Kann man auf eine Angel eine Waffenverzauberung auftragen?

Der Sinn ist einfach Style, weil die Kalu'ak-Angel mit Dämonentöten noch geiler aussehen würde.

MfG


----------



## vickie (22. Januar 2009)

Soweit ich weiß ja denn eine Angel kann ja auch als Waffe benutzt werden.....


----------



## Hairman (23. Januar 2009)

Wenn es gehen würde, hätten sies geändert.
Als ich damals meine Angel mit Kreuzfahrer verzaubern wollte, ging es nicht.
Angel ist imho eine eigene Kathegorie die nicht zu den Waffen zählt.
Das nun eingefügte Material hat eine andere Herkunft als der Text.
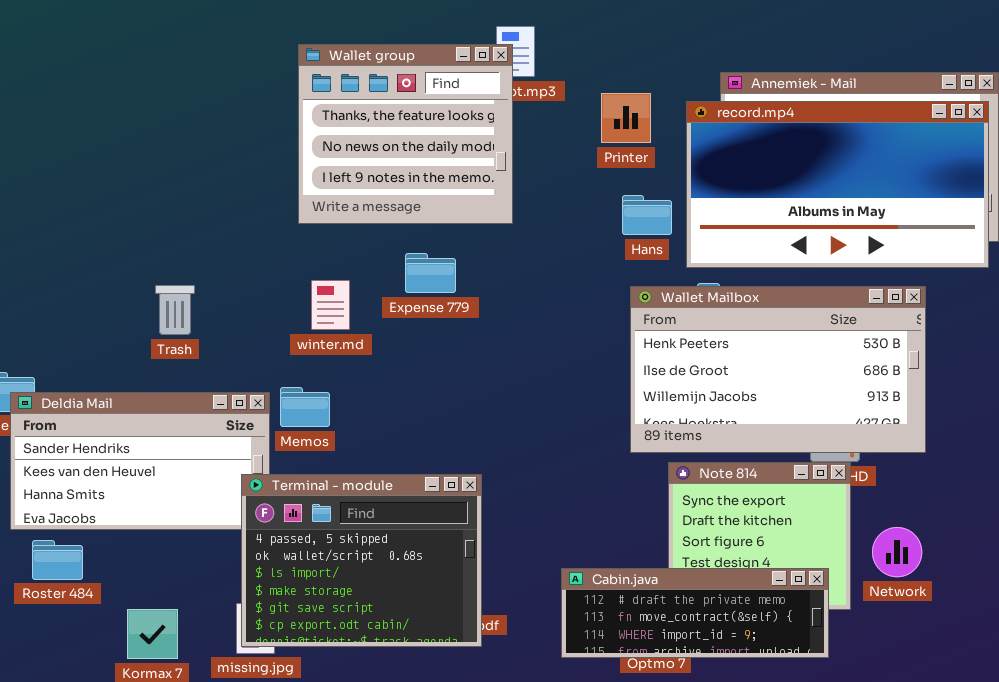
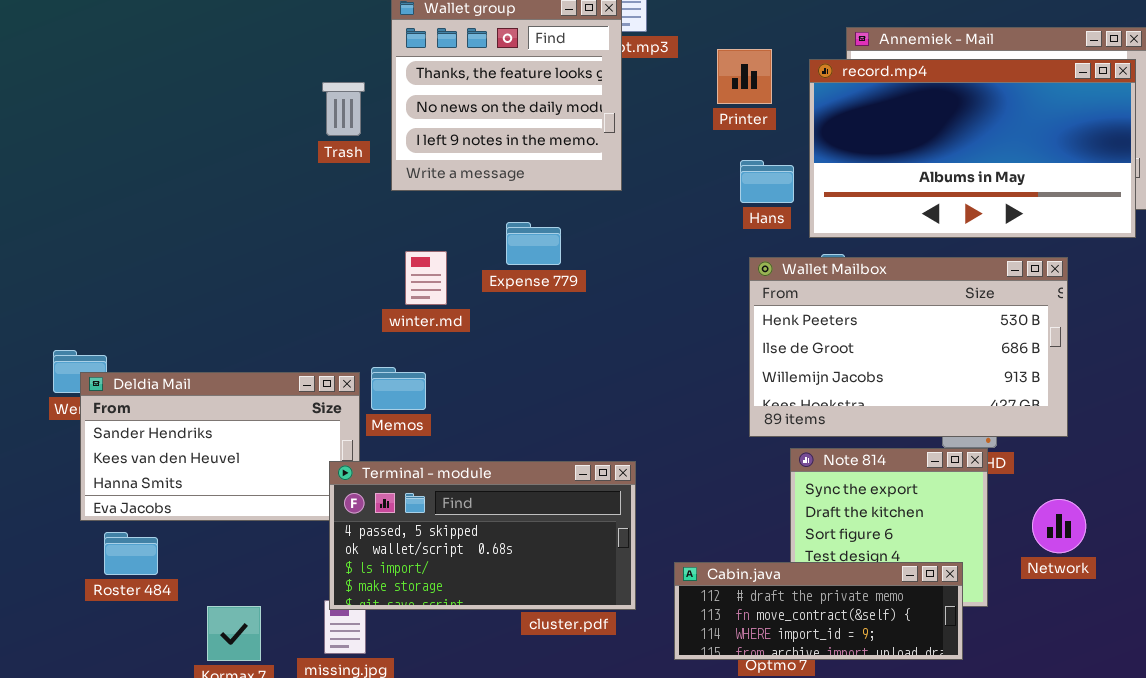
Trash: [155,285,195,335] -> [322,82,365,136], moved
Terminal - module: [241,474,482,647] -> [329,461,636,610], resized
Network: [872,527,922,577] -> [1032,499,1086,553], moved

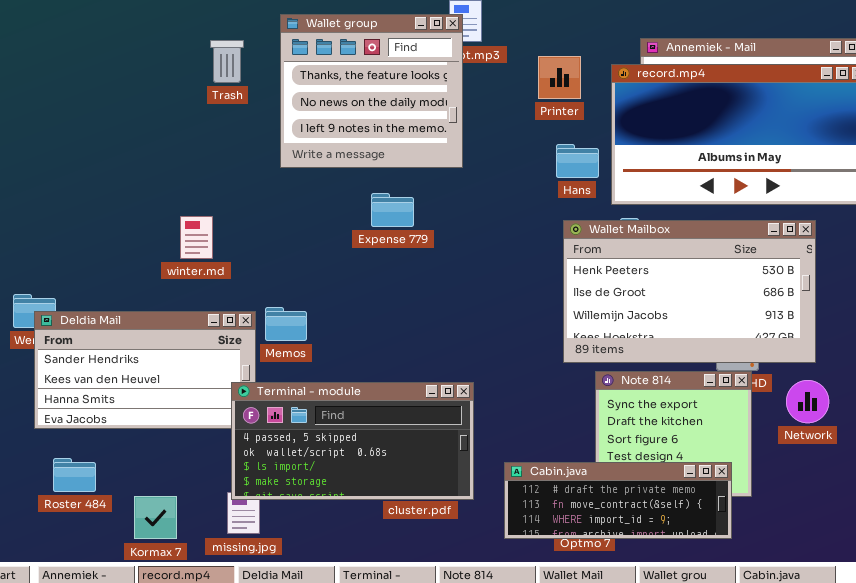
Trash: [322,82,365,136] -> [210,40,244,83], moved
winter.md: [405,251,447,305] -> [180,216,213,259], moved
Network: [1032,499,1086,553] -> [786,380,829,423], moved
Roster 484: [104,532,158,575] -> [53,458,96,492], moved

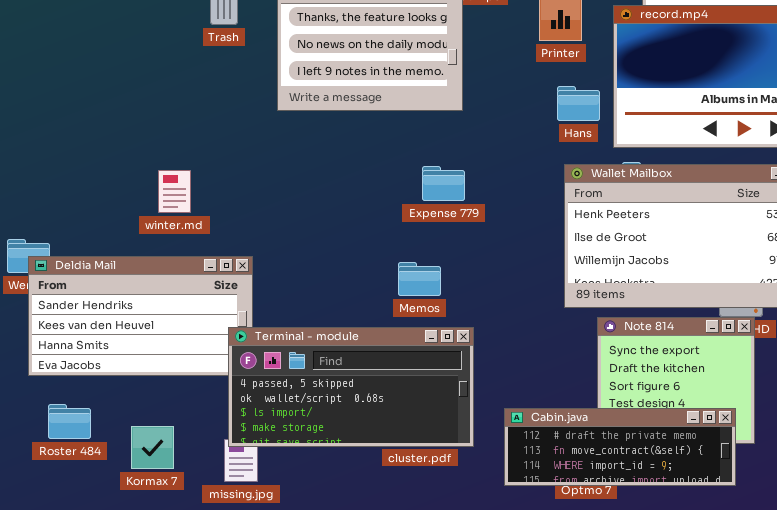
Expense 779: [371,193,414,227] -> [422,166,465,201], moved
winter.md: [180,216,213,259] -> [158,170,191,213], moved
Memos: [265,307,307,341] -> [398,262,441,296], moved
Kormax 7: [134,496,177,539] -> [131,426,174,469], moved

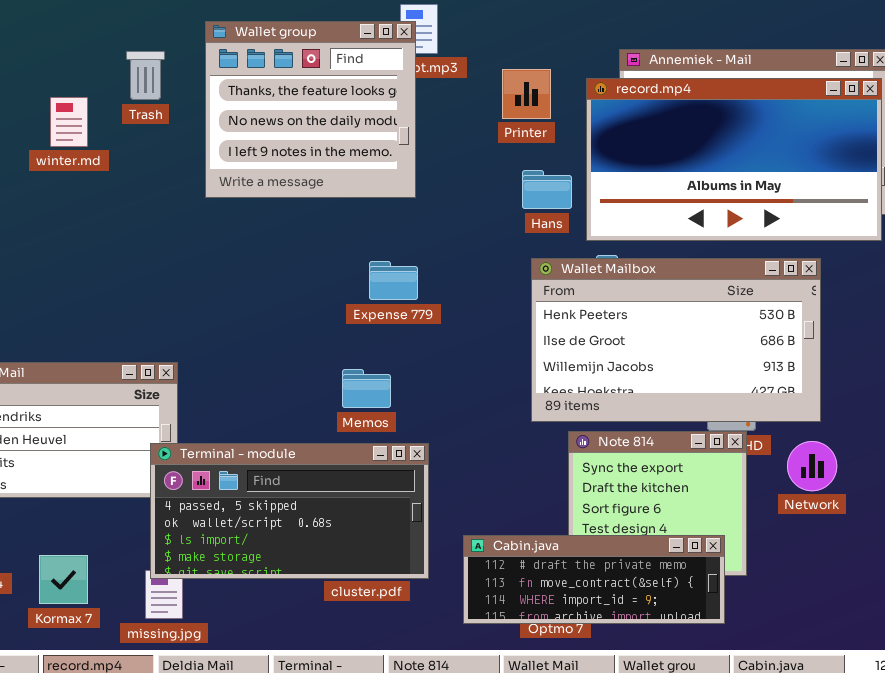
winter.md: [158,170,191,213] -> [50,97,88,147], moved

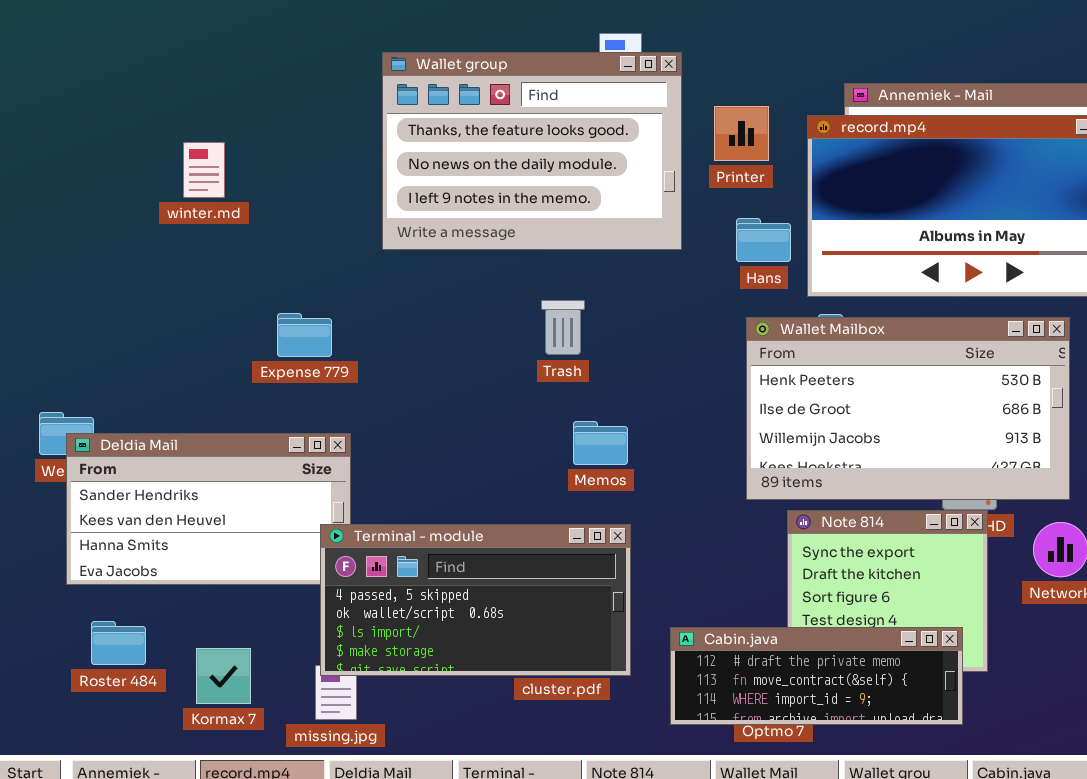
Wallet group: [205,21,416,198] -> [382,52,682,250], resized
Trash: [126,51,165,100] -> [541,300,585,355], moved
winter.md: [50,97,88,147] -> [183,142,225,198], moved
Expense 779: [369,261,418,300] -> [277,313,332,357], moved
Memos: [342,369,391,408] -> [573,421,628,465], moved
Leider.


----------



## Kerandos (29. Januar 2009)

Wird die Angel nicht durch den Köder bereits "verzaubert"? Oder ist das ein Extra-Bonus?


----------



## Davatar (30. Januar 2009)

Naja der Köder ist na nur temporär, insofern nicht wirklich ne Verzauberung, eher eine Art Schleifstein.


----------



## Masato2 (25. Februar 2009)

Angeln zählen nicht als Waffen, als Krieger kann ich keinerlei Fertigkeiten benutzen die eine Waffe benötigen.


----------



## monarchC4 (25. Februar 2009)

Masato2 schrieb:


> Angeln zählen nicht als Waffen, als Krieger kann ich keinerlei Fertigkeiten benutzen die eine Waffe benötigen.




Genau, man kann zwar jemanden damit verprügeln, aber Angel zählt nicht als Waffe. Somit wird sie auch nicht verzaubert werden können.


----------